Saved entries
== == ==
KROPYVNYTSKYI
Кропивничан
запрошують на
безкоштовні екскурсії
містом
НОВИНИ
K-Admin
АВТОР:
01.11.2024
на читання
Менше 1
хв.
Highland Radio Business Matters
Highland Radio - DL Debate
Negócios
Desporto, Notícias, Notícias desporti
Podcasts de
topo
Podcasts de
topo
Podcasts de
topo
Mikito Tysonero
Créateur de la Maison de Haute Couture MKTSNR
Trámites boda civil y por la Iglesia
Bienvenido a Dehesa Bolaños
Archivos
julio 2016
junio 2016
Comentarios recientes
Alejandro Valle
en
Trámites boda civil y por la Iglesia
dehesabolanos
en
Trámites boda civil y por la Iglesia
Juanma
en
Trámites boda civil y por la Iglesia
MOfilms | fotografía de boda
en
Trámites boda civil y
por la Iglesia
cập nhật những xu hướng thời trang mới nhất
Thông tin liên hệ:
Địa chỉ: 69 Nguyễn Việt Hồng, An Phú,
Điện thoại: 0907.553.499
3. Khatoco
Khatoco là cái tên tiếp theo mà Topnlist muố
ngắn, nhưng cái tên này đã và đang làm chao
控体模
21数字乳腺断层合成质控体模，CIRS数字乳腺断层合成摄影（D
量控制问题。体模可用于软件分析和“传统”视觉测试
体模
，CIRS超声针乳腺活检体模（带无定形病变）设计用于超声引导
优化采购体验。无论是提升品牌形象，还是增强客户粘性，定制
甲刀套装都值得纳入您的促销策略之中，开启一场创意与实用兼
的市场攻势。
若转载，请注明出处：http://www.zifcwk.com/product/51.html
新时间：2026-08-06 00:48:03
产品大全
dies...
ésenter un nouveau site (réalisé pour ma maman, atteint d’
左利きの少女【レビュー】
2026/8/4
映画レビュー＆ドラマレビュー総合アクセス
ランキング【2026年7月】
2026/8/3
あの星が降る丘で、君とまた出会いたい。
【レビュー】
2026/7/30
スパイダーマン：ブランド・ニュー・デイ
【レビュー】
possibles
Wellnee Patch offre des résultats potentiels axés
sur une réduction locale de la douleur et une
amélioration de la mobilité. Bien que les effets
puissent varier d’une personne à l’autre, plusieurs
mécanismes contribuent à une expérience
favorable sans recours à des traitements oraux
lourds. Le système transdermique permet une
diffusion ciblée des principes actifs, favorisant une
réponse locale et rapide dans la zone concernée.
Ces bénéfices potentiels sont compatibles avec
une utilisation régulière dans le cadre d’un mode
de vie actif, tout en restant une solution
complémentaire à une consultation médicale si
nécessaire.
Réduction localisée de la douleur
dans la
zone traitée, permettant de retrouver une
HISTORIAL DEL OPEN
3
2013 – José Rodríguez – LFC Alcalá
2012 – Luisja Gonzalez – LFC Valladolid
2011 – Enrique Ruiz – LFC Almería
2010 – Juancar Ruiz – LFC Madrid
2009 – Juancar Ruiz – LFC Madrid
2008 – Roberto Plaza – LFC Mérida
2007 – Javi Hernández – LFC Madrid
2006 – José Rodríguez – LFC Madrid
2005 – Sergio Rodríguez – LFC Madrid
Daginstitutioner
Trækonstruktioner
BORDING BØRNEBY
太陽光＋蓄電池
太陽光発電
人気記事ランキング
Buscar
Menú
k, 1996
== == ==
_YOUR INSTRUCTIONS:_ Retype exactly, and only, the lines from the line holding "2005 – Sergio Rodríguez – LFC Madrid" through the last line of the data; both of those lines count.

_EXERCISE ANSWER:_
2005 – Sergio Rodríguez – LFC Madrid
Daginstitutioner
Trækonstruktioner
BORDING BØRNEBY
太陽光＋蓄電池
太陽光発電
人気記事ランキング
Buscar
Menú
k, 1996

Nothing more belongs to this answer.